OK so there is a lot of back story here which I won't go into as it is just so long and winding, but the general gist is that my mother will literally do as little as possible to make life easier, to the point where I received a text the other day saying that it's not to her benefit to help me out!

Anyway the aibu is I'm 32 weeks pregnant with my 5th baby and am due a csection in 6 weeks time, and am getting incredibly stressed out about the general procedure and stress that comes with of being in hospital as I always seem to have complications! Dh is also stresssed aswell! So I have broached my mother who I thought might have been a little bit more supportive of my situation (god knows why she never has been before, usually couldnt give a shit about mine or my families wellbing in general,) being that it's my 4th csection so unsure of how it will pan out, from how long my stay in hospital will be to general health after etc! I stressed the situation to my mum and basically said, when I go in hospital can you come up and look after children obviously so dh is with me during csection and then if all goes well I'll hopefully be out next day, so can you come up and look after kids next day so dh can come and get me and baby in taxi and bring me back home to save dragging 4 extra dcs down the hospital and more added stress (taxis cancelling all the time where I am so a pain especially with 4 extra dc in tow not to mention, size of taxis no guarantee etc!)
I also added that if and it's a big IF I'm in hospital for one extra day after csection could she come then and stay with kids, so dh can come and see that his newborn and me are all OK, bring me things I may need/forgotten, general give me a break from being on a ward with every other person, on little or no sleep, so I can go for a wee in piece have a wash, you know the drill! Well that's when she went batshit stating, she's 60yrs old she not doing all that running around she's going to be tired, all that driving nope she's not doing it what about her husband and the dog (who she can actually leave at home perfectly fine) she's just not doing it, point blank i need to her actual words "get over it"and also why can't I leave my dc5 in the hands of there siblings 14,11,10 (we all know how much 5 year olds don't listen to siblings and decide to get mischievous once no responsible adults are around) when dh comes to pick me up with the baby at discharge, we all know discharge in hospitals can take bloody hours! At this point I did mention her staying over in the spare room to accommodate for driving etc, just for reference she lives 60 miles away but it takes her an hour to get to mine, I'm in london but so is my brother who she's visits very, very regularly and doesn't bat an eyelid to helping him out at all, it's never nope with him, no matter what it is, also when she met her husband he lived in london then and she would travel nearly everyday to see him also! She again still nope not doing it, her words again "it's not beneficial for me to do that" to be quite honest, no words could describe the shear anger and upset that I felt and have been feeling, so I got a bit upset and started crying, to which she replied "why on earth are you crying, for godsake" my dh is livid about the way that she has spoken to me and I am not really sure what to do now because I'm just shocked that she would come out with such a blasé/ nasty attitude towards helping me or lack of I should say!

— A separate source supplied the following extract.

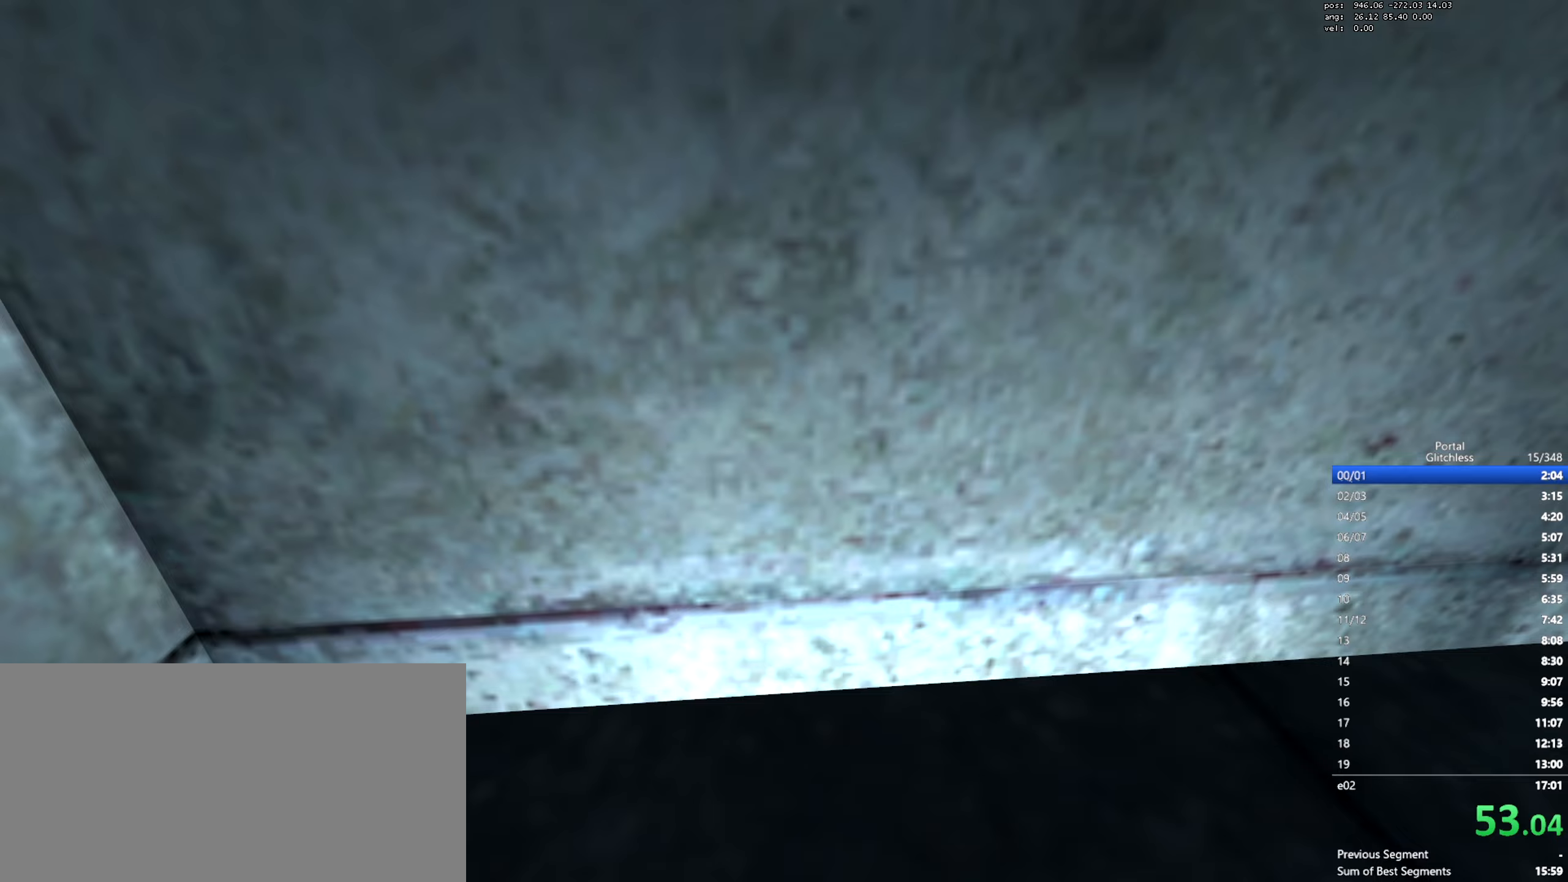
Gameplay with keyboard and mouse; each line is a JSON object with the keys and mouse buttons held at the frame after it. "events" lists presses ("down") and releases ("up") of "a", "ctrl", "d", "e", "q", "s", "shift", "space", "w", "mouse_left", "mouse_wheel", "mouse_right", "mouse_mb4" and "mouse_mb5" between this image and that frame as [ms after this image, input, new state], when the widget could be followed in between. "mouse_left", "mouse_wheel", "mouse_right", "mouse_mb4", "mouse_mb5" = the "left", "wheel", "right", "mb4", "mb5" buttons of the "mouse" list. No other keys are recorded. "wheel" means that the mouse wheel is clicked or scrolled. Mouse movement is not recorded.
{"keys": [], "mouse": [], "events": []}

I have had numerous texts from her since completely ignoring my situation and what I have asked of her and when I have broached the subject again been told I'm a fucker, I need to get a grip and grow up and things along those lines, when I have asked her why are you being so mean to me what exactly have I done, she's told me "if you think I'm being evil, you need help, you need to see a doctor" her exact words!

Also so as not to drip feed mine and my mother's relationship has been strained through the years because of actions on her part which were unreconcilable, but I let it go so as she could have something to do with her grandchildren, but that proved pointless because she seems to pick and choose as and when it suits her when she sees them and also tries to control how they behave around her (she has to be centre of attention all the time) there's alot more but I won't go into it as its just to much!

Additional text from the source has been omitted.